Task item:
The pictures in the data below are to be omitted; all else must be duplicated exactly.

-------- Task inputs --------

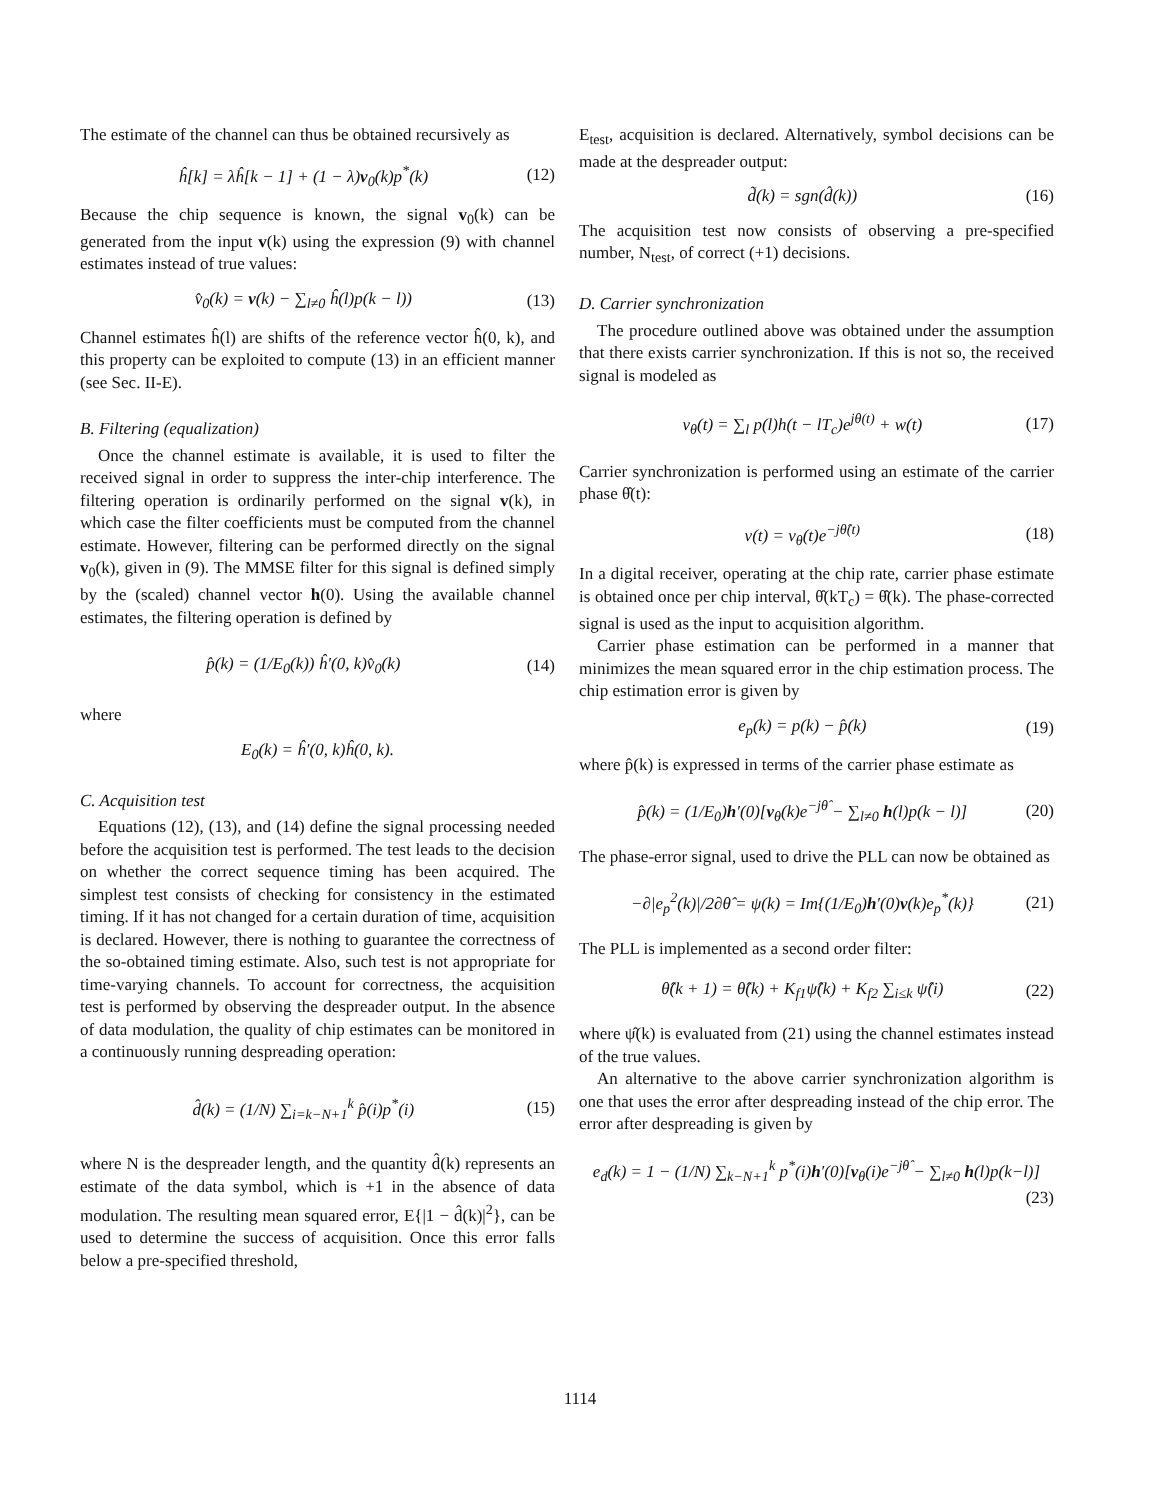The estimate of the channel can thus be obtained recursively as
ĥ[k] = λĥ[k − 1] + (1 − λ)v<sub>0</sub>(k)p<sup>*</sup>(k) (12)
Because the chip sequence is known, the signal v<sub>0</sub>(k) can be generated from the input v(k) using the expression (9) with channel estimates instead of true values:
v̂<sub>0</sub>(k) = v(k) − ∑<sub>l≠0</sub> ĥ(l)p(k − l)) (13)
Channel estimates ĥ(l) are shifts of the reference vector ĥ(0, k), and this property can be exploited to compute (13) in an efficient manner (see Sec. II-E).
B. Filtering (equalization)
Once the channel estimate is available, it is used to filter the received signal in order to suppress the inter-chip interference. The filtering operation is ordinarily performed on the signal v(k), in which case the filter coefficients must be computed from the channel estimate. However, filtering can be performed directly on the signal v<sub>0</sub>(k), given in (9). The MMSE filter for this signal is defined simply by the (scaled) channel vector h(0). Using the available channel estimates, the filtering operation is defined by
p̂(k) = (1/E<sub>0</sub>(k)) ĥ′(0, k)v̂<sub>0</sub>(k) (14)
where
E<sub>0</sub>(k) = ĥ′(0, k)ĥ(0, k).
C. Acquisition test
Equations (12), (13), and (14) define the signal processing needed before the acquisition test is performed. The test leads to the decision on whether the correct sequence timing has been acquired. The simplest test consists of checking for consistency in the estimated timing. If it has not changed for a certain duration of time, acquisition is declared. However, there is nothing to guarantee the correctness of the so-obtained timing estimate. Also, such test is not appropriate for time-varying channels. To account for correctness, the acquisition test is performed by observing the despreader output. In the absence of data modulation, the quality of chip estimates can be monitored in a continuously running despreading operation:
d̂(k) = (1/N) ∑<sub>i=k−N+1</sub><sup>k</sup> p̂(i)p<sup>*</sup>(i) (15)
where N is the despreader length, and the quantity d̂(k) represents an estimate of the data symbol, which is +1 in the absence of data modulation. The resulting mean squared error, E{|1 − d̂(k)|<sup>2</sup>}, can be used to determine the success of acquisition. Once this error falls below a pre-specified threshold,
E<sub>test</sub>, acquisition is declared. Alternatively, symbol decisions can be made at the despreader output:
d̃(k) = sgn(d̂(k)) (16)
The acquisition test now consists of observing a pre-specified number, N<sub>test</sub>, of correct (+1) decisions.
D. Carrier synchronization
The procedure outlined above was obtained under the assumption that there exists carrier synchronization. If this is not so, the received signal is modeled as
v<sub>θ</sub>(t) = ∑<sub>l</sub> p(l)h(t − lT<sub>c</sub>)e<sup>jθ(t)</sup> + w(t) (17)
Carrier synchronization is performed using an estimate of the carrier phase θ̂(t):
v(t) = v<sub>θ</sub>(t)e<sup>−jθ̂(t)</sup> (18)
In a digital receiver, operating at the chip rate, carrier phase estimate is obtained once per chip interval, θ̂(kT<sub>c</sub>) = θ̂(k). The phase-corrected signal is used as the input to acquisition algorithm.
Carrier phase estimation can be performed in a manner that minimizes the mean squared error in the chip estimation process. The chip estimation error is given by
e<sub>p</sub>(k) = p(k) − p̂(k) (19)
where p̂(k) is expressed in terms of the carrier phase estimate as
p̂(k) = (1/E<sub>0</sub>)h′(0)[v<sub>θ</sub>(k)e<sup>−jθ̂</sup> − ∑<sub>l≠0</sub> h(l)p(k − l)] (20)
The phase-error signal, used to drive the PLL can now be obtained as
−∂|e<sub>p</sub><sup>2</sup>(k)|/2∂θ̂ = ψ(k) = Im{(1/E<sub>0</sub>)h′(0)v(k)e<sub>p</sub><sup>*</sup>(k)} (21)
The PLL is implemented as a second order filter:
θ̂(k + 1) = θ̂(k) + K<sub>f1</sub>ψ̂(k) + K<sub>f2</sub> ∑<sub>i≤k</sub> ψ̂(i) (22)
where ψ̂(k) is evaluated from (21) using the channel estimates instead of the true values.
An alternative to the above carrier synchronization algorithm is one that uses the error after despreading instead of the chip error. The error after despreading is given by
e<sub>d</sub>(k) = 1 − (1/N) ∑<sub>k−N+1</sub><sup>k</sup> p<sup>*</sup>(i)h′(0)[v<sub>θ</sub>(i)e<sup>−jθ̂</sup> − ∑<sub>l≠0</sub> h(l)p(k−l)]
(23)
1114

--------

Final answer:
The estimate of the channel can thus be obtained recursively as
ĥ[k] = λĥ[k − 1] + (1 − λ)v<sub>0</sub>(k)p<sup>*</sup>(k) (12)
Because the chip sequence is known, the signal v<sub>0</sub>(k) can be generated from the input v(k) using the expression (9) with channel estimates instead of true values:
v̂<sub>0</sub>(k) = v(k) − ∑<sub>l≠0</sub> ĥ(l)p(k − l)) (13)
Channel estimates ĥ(l) are shifts of the reference vector ĥ(0, k), and this property can be exploited to compute (13) in an efficient manner (see Sec. II-E).
B. Filtering (equalization)
Once the channel estimate is available, it is used to filter the received signal in order to suppress the inter-chip interference. The filtering operation is ordinarily performed on the signal v(k), in which case the filter coefficients must be computed from the channel estimate. However, filtering can be performed directly on the signal v<sub>0</sub>(k), given in (9). The MMSE filter for this signal is defined simply by the (scaled) channel vector h(0). Using the available channel estimates, the filtering operation is defined by
p̂(k) = (1/E<sub>0</sub>(k)) ĥ′(0, k)v̂<sub>0</sub>(k) (14)
where
E<sub>0</sub>(k) = ĥ′(0, k)ĥ(0, k).
C. Acquisition test
Equations (12), (13), and (14) define the signal processing needed before the acquisition test is performed. The test leads to the decision on whether the correct sequence timing has been acquired. The simplest test consists of checking for consistency in the estimated timing. If it has not changed for a certain duration of time, acquisition is declared. However, there is nothing to guarantee the correctness of the so-obtained timing estimate. Also, such test is not appropriate for time-varying channels. To account for correctness, the acquisition test is performed by observing the despreader output. In the absence of data modulation, the quality of chip estimates can be monitored in a continuously running despreading operation:
d̂(k) = (1/N) ∑<sub>i=k−N+1</sub><sup>k</sup> p̂(i)p<sup>*</sup>(i) (15)
where N is the despreader length, and the quantity d̂(k) represents an estimate of the data symbol, which is +1 in the absence of data modulation. The resulting mean squared error, E{|1 − d̂(k)|<sup>2</sup>}, can be used to determine the success of acquisition. Once this error falls below a pre-specified threshold,
E<sub>test</sub>, acquisition is declared. Alternatively, symbol decisions can be made at the despreader output:
d̃(k) = sgn(d̂(k)) (16)
The acquisition test now consists of observing a pre-specified number, N<sub>test</sub>, of correct (+1) decisions.
D. Carrier synchronization
The procedure outlined above was obtained under the assumption that there exists carrier synchronization. If this is not so, the received signal is modeled as
v<sub>θ</sub>(t) = ∑<sub>l</sub> p(l)h(t − lT<sub>c</sub>)e<sup>jθ(t)</sup> + w(t) (17)
Carrier synchronization is performed using an estimate of the carrier phase θ̂(t):
v(t) = v<sub>θ</sub>(t)e<sup>−jθ̂(t)</sup> (18)
In a digital receiver, operating at the chip rate, carrier phase estimate is obtained once per chip interval, θ̂(kT<sub>c</sub>) = θ̂(k). The phase-corrected signal is used as the input to acquisition algorithm.
Carrier phase estimation can be performed in a manner that minimizes the mean squared error in the chip estimation process. The chip estimation error is given by
e<sub>p</sub>(k) = p(k) − p̂(k) (19)
where p̂(k) is expressed in terms of the carrier phase estimate as
p̂(k) = (1/E<sub>0</sub>)h′(0)[v<sub>θ</sub>(k)e<sup>−jθ̂</sup> − ∑<sub>l≠0</sub> h(l)p(k − l)] (20)
The phase-error signal, used to drive the PLL can now be obtained as
−∂|e<sub>p</sub><sup>2</sup>(k)|/2∂θ̂ = ψ(k) = Im{(1/E<sub>0</sub>)h′(0)v(k)e<sub>p</sub><sup>*</sup>(k)} (21)
The PLL is implemented as a second order filter:
θ̂(k + 1) = θ̂(k) + K<sub>f1</sub>ψ̂(k) + K<sub>f2</sub> ∑<sub>i≤k</sub> ψ̂(i) (22)
where ψ̂(k) is evaluated from (21) using the channel estimates instead of the true values.
An alternative to the above carrier synchronization algorithm is one that uses the error after despreading instead of the chip error. The error after despreading is given by
e<sub>d</sub>(k) = 1 − (1/N) ∑<sub>k−N+1</sub><sup>k</sup> p<sup>*</sup>(i)h′(0)[v<sub>θ</sub>(i)e<sup>−jθ̂</sup> − ∑<sub>l≠0</sub> h(l)p(k−l)]
(23)
1114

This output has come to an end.